7. The unsupervised anomaly prediction method for the two-stage cloud server according to claim 6, wherein dimension reduction is performed on the complex time sequence by using a stacked automatic encoder, the stacked automatic encoder adopts a plurality of single-layer automatic encoders, the single-layer automatic encoders are realized by a fully-connected neural network, the single-layer automatic encoders are unsupervised artificial neural networks, the output targets of the single-layer automatic encoders are input, and the realization process of the automatic encoders comprises two stages:

a(X)＝f(W₁X+b₁)； (8)

X′＝f(W₂a(X)+b₂)； (9)

8. The unsupervised anomaly prediction method for the two-stage cloud server according to claim 6, characterized in that the complex time series data after dimensionality reduction is clustered using a K-Means + + clustering algorithm; K-Means is one of classic clustering algorithms, the core idea is that a first clustering center is selected randomly, when the ith clustering center is selected, the probability that a point which is farther away from the previous i-1 clustering centers is selected is higher, wherein i is greater than 1; the calculation of the distance between the sample and the clustering center point and the probability that the sample point X is selected as the clustering center in the K-Means + + clustering process are respectively shown as a formula (10) and a formula (11):

9. The unsupervised anomaly prediction method for the two-stage cloud server according to claim 6, wherein the generator and the arbiter both adopt a multilayer fully-connected neural network; generation of exception data G by using k generators₁(z₁),G₂(z₂),G₃(z₃),…,G_k(z_k)},z_iThe method comprises the steps that input random data are distributed, abnormal data generated by a plurality of sub-generators are integrated, the generated abnormal data and data with a normal pseudo label are input into a discriminator to be trained, when the training is started, the generator G cannot generate abnormal values with diversity, so that the discriminator D obtains a rough boundary, the generator G gradually learns a normal data generation mechanism of a mini-max game between G and D through multiple iterations, and the abnormal data with diversity is generated; when the mini-max game reaches Nash equilibrium, namely the discriminator can hardly distinguish normal data or generated abnormal data, the training of the generator is stopped, the discriminator is continuously trained, and the discrimination error of the discriminator is further reduced; finally, the discriminator is able to correctly describe the boundary of normal data and abnormal data, and for a given data point, the discriminator outputs the probability that the data point will become normal data.

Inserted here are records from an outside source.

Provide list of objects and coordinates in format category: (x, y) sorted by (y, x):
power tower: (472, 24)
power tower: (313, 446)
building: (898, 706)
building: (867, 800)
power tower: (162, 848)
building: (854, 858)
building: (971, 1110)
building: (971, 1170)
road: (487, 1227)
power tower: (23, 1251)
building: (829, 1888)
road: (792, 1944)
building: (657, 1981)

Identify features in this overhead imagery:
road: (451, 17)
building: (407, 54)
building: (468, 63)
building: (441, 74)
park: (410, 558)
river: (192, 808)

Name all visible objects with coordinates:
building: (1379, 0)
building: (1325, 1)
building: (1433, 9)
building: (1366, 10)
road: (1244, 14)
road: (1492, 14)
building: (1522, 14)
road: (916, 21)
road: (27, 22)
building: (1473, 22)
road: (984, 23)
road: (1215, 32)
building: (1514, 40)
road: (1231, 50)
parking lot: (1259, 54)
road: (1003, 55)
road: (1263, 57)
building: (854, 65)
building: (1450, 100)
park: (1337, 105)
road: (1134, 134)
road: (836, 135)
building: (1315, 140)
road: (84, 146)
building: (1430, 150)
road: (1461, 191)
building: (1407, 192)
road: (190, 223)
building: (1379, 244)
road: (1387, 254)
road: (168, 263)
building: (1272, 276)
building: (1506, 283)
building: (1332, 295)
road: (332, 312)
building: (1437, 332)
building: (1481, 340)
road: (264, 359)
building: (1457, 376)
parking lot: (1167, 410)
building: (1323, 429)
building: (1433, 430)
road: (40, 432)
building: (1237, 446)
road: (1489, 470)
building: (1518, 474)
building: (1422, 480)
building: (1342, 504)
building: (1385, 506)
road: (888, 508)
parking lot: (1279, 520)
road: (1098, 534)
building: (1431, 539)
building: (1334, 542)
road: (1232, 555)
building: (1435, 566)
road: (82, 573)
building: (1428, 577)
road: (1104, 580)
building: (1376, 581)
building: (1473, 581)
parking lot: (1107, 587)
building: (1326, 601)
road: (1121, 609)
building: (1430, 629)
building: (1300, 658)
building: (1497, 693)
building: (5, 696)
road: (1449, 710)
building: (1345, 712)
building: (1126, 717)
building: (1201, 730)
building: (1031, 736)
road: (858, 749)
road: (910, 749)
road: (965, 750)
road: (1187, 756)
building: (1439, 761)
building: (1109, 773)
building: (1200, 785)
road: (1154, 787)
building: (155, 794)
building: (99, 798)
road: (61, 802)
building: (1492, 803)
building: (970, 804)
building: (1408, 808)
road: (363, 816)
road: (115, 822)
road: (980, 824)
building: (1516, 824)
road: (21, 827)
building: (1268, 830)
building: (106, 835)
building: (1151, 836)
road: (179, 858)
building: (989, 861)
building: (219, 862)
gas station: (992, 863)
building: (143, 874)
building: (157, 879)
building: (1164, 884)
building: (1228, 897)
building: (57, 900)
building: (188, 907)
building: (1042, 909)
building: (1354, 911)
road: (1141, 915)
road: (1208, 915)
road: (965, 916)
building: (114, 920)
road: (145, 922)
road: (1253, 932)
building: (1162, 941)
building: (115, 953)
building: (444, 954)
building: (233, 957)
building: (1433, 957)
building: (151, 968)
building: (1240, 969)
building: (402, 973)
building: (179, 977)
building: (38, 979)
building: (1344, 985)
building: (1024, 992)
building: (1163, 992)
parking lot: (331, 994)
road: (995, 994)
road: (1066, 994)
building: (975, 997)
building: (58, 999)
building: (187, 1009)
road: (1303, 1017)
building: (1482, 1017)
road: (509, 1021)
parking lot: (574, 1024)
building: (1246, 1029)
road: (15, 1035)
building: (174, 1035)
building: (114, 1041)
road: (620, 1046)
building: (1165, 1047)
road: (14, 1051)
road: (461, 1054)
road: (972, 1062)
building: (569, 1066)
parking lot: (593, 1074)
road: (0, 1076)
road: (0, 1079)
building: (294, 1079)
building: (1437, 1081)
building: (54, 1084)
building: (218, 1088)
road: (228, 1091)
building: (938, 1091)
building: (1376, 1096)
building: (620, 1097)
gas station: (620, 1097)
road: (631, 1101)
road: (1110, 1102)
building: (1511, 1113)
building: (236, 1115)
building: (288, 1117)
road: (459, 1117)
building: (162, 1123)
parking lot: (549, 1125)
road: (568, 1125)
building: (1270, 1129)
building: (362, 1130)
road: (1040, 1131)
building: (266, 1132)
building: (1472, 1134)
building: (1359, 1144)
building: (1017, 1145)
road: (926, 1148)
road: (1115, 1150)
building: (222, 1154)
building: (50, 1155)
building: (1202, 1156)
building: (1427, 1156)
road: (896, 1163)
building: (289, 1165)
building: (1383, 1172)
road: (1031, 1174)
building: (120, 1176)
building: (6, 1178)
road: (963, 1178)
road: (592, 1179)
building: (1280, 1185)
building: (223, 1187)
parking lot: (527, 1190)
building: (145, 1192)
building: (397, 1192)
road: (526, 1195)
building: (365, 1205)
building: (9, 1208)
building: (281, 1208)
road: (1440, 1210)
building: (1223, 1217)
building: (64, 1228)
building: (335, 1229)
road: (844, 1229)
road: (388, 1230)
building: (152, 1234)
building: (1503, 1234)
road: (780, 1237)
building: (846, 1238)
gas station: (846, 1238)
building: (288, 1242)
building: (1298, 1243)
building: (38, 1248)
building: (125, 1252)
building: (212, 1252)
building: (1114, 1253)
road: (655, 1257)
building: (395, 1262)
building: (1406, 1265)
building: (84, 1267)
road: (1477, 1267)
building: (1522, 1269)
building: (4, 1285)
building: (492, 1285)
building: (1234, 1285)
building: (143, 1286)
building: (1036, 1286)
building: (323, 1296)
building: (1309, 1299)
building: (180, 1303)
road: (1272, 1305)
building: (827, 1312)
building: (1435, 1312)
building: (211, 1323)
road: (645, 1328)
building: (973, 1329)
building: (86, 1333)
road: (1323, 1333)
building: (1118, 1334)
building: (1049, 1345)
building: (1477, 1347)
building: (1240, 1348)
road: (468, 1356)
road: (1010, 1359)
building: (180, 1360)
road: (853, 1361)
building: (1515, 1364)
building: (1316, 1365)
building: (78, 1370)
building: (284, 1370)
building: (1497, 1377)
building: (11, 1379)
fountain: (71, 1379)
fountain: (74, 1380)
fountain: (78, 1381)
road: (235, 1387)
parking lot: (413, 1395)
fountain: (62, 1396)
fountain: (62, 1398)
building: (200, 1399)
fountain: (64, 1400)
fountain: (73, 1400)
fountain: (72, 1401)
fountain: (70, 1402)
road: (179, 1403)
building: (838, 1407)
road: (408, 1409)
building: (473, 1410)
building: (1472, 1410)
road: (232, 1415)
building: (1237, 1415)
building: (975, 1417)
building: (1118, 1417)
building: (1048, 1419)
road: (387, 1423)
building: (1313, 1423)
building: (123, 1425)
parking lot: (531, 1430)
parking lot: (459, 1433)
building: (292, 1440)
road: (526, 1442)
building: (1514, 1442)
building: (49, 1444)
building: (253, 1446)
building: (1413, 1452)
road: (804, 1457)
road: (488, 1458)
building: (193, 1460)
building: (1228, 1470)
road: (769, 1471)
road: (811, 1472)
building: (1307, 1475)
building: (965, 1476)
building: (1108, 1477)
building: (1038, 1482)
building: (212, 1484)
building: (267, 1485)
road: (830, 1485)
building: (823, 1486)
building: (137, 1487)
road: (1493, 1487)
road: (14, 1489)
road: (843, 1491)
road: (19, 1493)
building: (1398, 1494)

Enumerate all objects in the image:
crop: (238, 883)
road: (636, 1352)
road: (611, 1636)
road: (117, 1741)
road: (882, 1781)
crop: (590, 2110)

10. The unsupervised anomaly prediction method for the two-stage cloud server according to claim 1, wherein in step S5, the anomaly probability of the KPIs data points at the future time of the cloud server output by the trained multivariate anomaly detection model is set, and the threshold of the anomaly probability is set to 0.5, and if the threshold is greater than the threshold, the data points are determined to be abnormal data points, otherwise, the data points are normal data points.